Les soins à domicile en quête de remèdes

Le secteur des soins à domicile est en manque de vocations. De nombreux aide-soignant·es, infirmier·es et directeur·ices de centres de soins à domicile s’inquiètent de la pénurie d’aidant·es en Gironde. A l’occasion de la journée nationale de la Santé à Domicile, Imprimatur s’est penché sur le sujet.

On nous pousse à bout jusqu’à ce qu’on lâche”. Émeline est infirmière à domicile à Pessac. Tout juste diplômée, elle travaille depuis quelques mois à l’association Soins Santé Domicile. “On va chez des patients alors qu’on est épuisés, on fait des journées à rallonge jusqu’à ce qu’on en puisse plus”, déplore-t-elle. “C’est un travail physique et difficile pour la santé mentale, pourtant très peu reconnu, surtout au niveau des salaires”. La plupart du personnel de santé à domicile est payé à peine plus que le SMIC.

Quand on leur rend visite, on absorbe ce que vivent les patients, leurs émotions. On est comme des éponges”, explique-t-elle. Cette charge mentale, couplée aux difficultés de conjuguer vie professionnelle et familiale, rend son métier très pénible : “il faut accepter trois heures de coupure dans sa journée, commencer très tôt et finir très tard”.

Les recruteur·ses girondin·es en détresse

Le secteur des soins à domicile a de plus en plus de mal à recruter. Depuis 10 ans, le nombre d’agent·es a diminué de 30% et le nombre d’heures d’intervention de 20%, d’après le communiqué de presse du Réseau Public Départemental d’Aide à Domicile de Gironde, publié en novembre 2023. “On se retrouve certains jours avec plus d’absents que de présents ! Il est impossible, depuis plusieurs mois, de prendre de nouveaux bénéficiaires, faute de capacité à pouvoir assurer ensuite les interventions”, déplore Charline Serdot, responsable du Centre intercommunal d’action sociale du Fronsadais.

 

En Gironde, 39 postes d’aides à domicile restent encore à pourvoir, d’après le même communiqué. L’association Soins Santé Domicile, où travaille Emeline, a perdu 13 aide-soignants depuis le Covid. “On a dû réduire l’activité du service en attendant de reformer une équipe complète”, constate Julie Nicolas, la responsable des ressources humaines. Sa structure a par ailleurs du mal à recruter à cause de la concurrence acharnée avec les agences privées de soins à domicile et les boîtes d’intérim, qui proposent des salaires plus élevés. “Certaines personnes s’inscrivent dans deux boîtes d’intérim et travaillent 60 heures par semaine”, témoigne François Régis Berger, le directeur de l’association de soins à domicile. 

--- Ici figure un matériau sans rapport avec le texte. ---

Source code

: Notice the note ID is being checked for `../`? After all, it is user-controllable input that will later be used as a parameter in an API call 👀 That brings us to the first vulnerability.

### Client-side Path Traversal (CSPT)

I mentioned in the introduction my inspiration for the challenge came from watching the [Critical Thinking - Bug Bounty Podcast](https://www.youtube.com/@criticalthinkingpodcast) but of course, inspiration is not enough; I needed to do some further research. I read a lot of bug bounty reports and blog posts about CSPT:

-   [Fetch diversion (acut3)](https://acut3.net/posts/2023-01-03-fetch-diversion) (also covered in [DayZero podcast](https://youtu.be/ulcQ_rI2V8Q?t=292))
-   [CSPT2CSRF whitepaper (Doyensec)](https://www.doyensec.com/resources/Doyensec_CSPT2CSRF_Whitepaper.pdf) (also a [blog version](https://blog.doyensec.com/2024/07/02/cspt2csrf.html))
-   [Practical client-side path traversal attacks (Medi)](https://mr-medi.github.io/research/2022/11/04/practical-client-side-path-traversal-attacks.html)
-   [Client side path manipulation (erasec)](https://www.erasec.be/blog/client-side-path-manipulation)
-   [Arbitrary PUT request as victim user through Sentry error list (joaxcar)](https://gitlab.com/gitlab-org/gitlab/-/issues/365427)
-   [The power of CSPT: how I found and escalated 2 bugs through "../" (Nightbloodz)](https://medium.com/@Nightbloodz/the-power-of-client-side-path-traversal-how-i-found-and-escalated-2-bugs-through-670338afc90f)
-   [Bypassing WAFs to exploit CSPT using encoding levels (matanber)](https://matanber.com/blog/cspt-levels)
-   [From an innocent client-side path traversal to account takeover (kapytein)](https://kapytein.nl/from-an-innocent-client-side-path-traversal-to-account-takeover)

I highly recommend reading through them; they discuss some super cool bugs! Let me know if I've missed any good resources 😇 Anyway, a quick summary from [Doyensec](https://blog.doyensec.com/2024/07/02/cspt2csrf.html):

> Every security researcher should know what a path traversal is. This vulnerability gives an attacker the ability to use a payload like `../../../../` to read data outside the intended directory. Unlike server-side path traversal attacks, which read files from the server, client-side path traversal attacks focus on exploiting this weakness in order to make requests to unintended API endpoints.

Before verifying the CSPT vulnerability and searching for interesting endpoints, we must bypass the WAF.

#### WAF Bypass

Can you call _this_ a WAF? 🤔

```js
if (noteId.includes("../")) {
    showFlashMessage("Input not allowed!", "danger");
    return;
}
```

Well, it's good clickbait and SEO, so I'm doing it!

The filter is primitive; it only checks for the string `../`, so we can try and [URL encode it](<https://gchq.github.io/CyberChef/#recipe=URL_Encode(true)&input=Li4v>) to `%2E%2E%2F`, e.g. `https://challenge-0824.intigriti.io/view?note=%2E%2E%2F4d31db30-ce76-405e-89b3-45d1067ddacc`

Des études dans la souffrance

Dès l’école, de nombreux étudiants et étudiantes infirmier·es, dont certains finissent par travailler à domicile, abandonnent leur cursus. Salomé Scherrer vient de finir ses études d’infirmière. Elle a vu de très nombreux camarades abandonner en cours de route, ou après quelques mois d’exercice. Elle-même a fini en burn-out et en dépression en troisième année suite à un stage aux urgences. “On est confrontés à des situations complexes : la vie, la mort, la maladie”, témoigne-t-elle. Plusieurs de ses camarades qui ont fait l’expérience des soins à domicile n’ont pas eu envie de continuer : “certains se sont sentis en danger car ils se sont retrouvés seuls chez quelqu’un qui est psychologiquement instable”, ajoute Salomé Scherrer.

Pour pallier cette absence de vocations, le département finance une campagne du Réseau Public Départemental d’Aide à Domicile (RPDAD) de la Gironde. “Cela comprend des actions de communication, mais aussi un travail sur les conditions d’emploi, la sensibilisation et la formation de personnel pour faire connaître ce métier et redorer son image assez déplorable”, explique Laurence-Marine Dupouy, la responsable de la communication du RPDAD.

Il faut plus de moyens pour favoriser l’attractivité de ces métiers de proximité et pour les conserver. Les enjeux politiques sont très forts”, conclut Valérie Berger, co-responsable du master Infirmier en pratique avancée au CHU de Pellegrin à Bordeaux.